(Records from a data source)
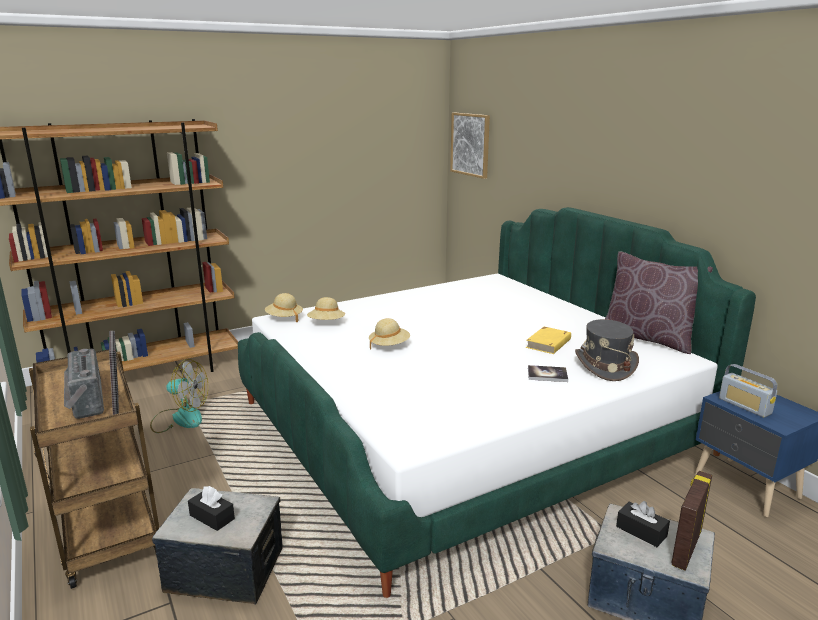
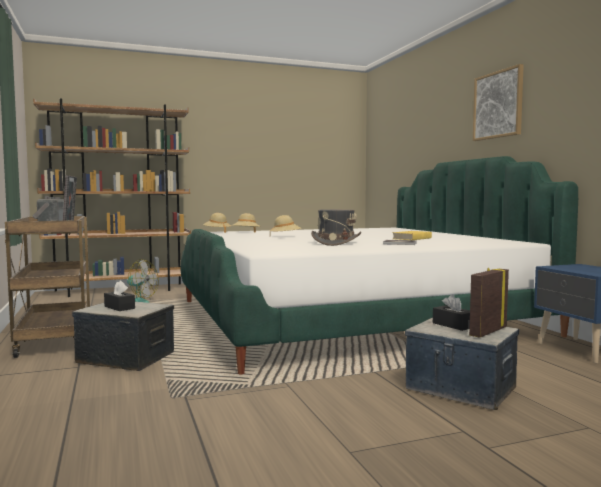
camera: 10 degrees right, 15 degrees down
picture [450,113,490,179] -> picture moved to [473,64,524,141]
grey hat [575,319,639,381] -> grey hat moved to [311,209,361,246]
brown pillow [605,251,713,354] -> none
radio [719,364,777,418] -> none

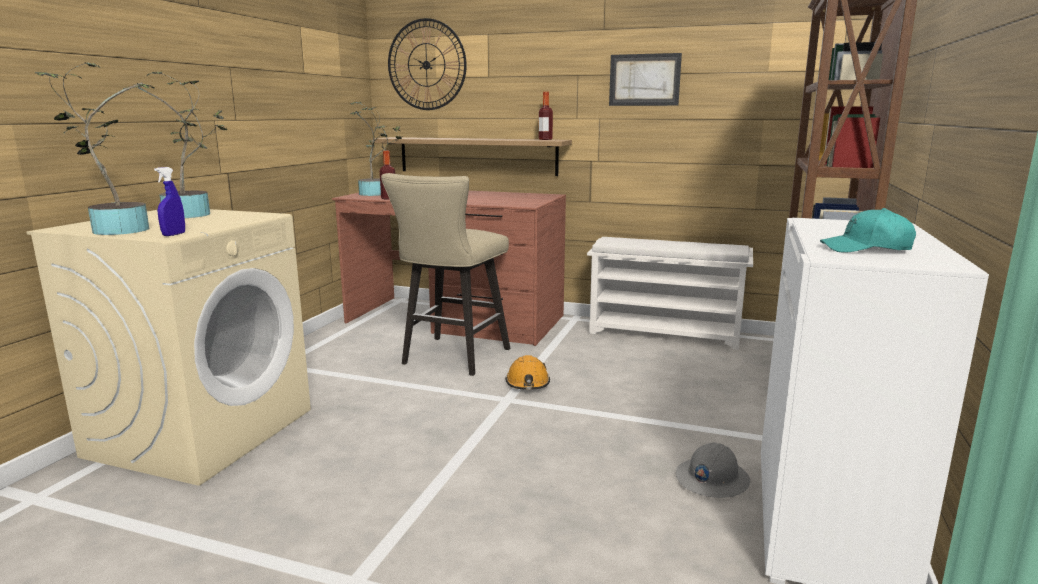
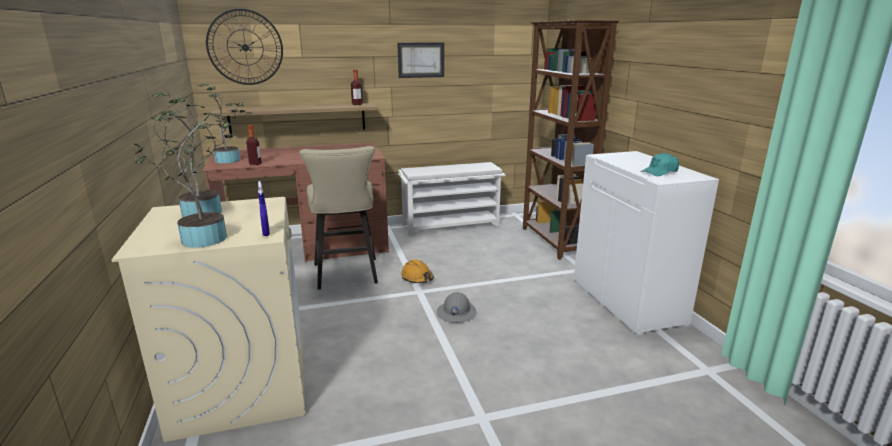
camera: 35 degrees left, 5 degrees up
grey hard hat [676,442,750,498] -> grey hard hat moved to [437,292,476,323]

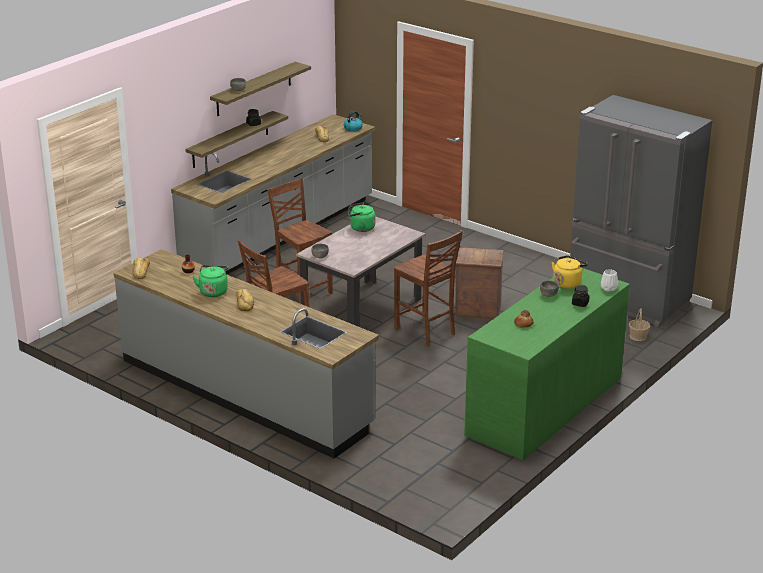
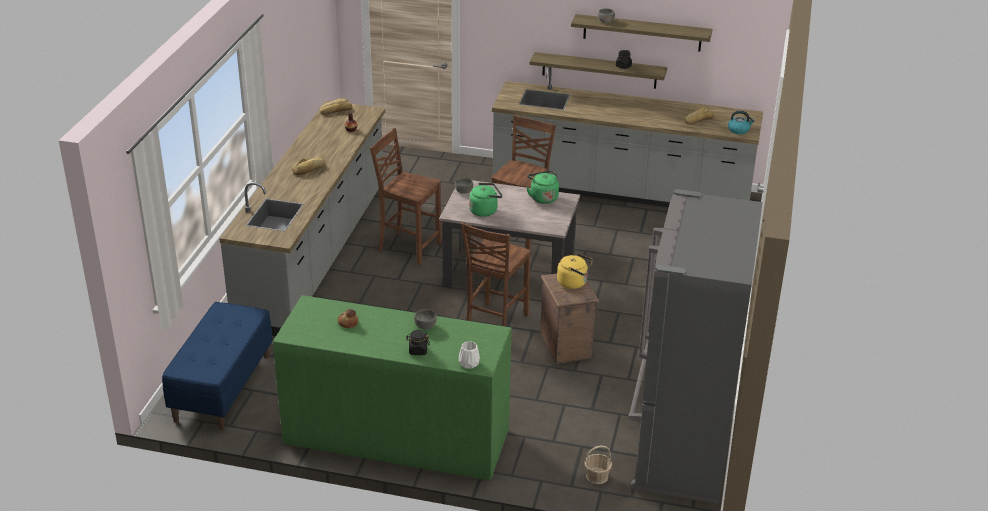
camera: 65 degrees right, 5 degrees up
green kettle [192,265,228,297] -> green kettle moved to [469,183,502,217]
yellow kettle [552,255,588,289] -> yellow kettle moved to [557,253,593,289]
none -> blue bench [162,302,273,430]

--

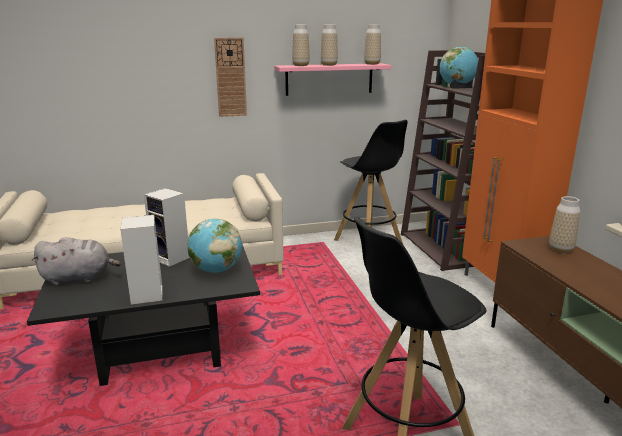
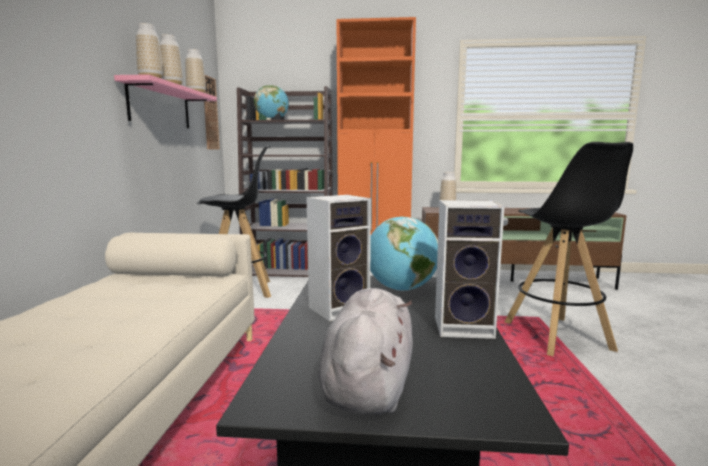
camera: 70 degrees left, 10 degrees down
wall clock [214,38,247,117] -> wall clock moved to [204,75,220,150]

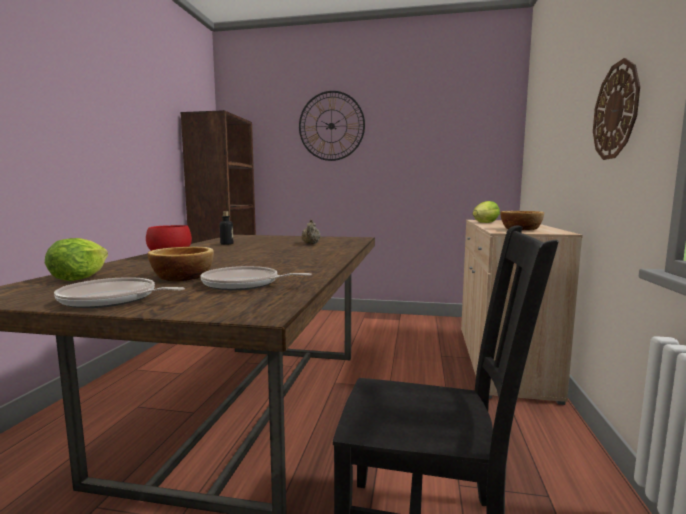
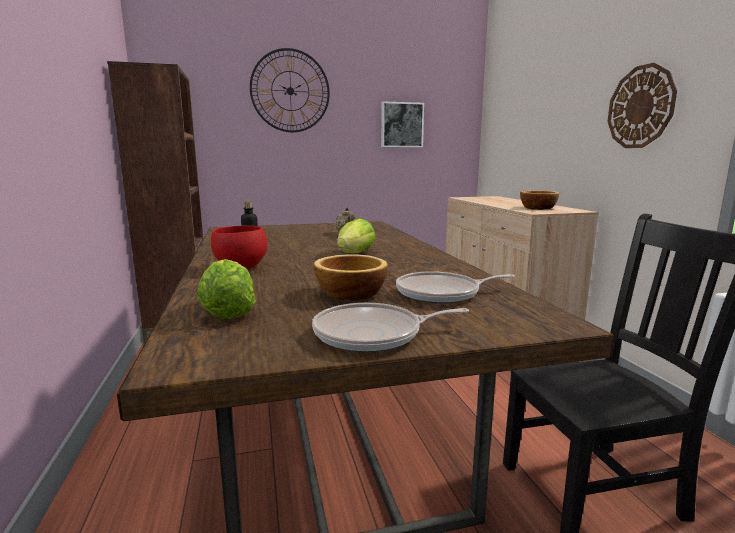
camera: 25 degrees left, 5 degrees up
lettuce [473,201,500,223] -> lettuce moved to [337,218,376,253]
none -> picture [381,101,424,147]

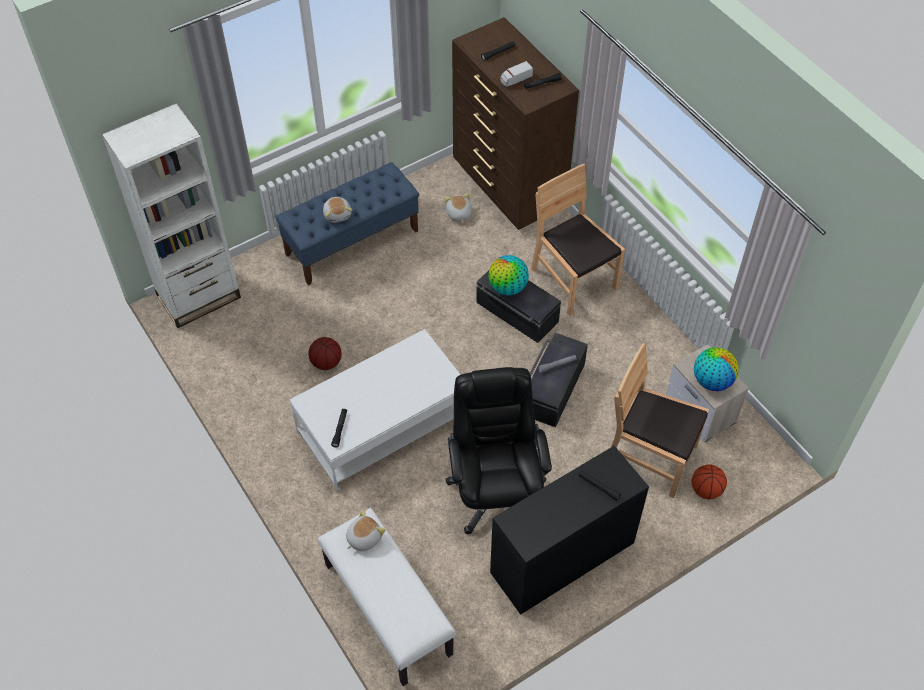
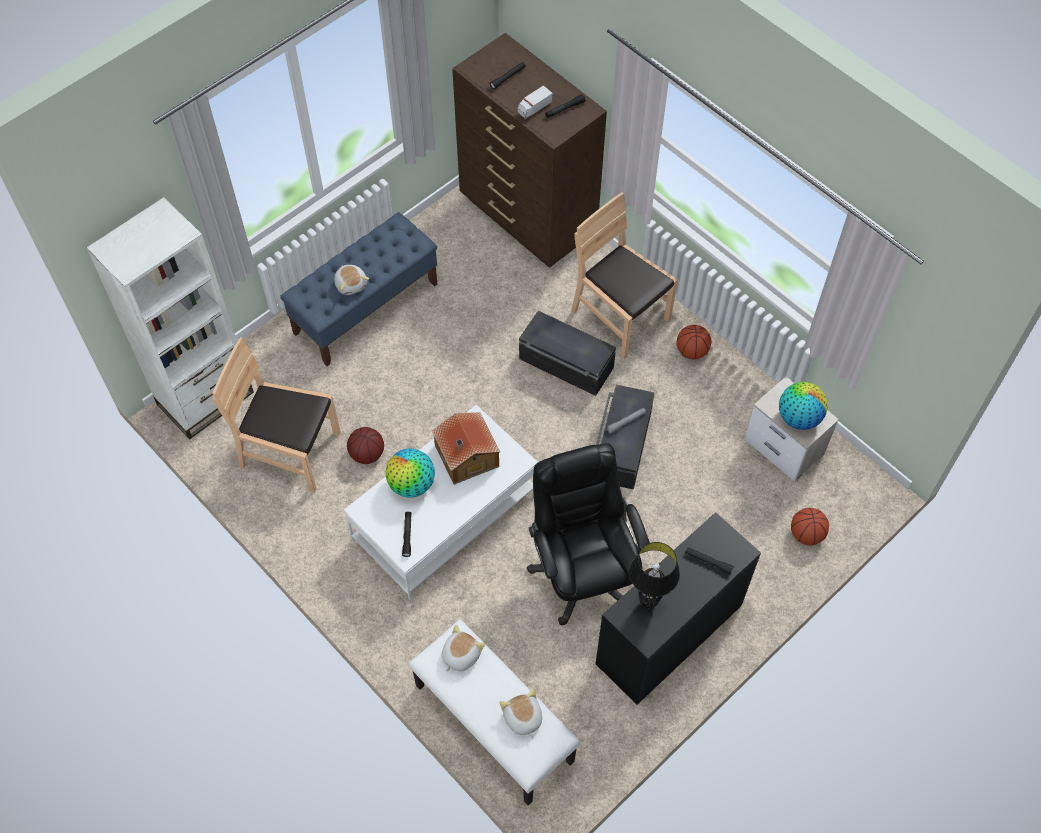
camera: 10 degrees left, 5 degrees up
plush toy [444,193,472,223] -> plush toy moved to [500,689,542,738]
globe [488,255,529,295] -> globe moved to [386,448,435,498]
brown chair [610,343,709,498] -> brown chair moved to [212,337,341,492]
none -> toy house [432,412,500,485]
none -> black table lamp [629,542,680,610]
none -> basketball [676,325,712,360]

# Task description
Which of the lines above carry the string "left"? Pick them out and copy them.

# Exercise solution
camera: 35 degrees left, 5 degrees up
camera: 70 degrees left, 10 degrees down
camera: 25 degrees left, 5 degrees up
camera: 10 degrees left, 5 degrees up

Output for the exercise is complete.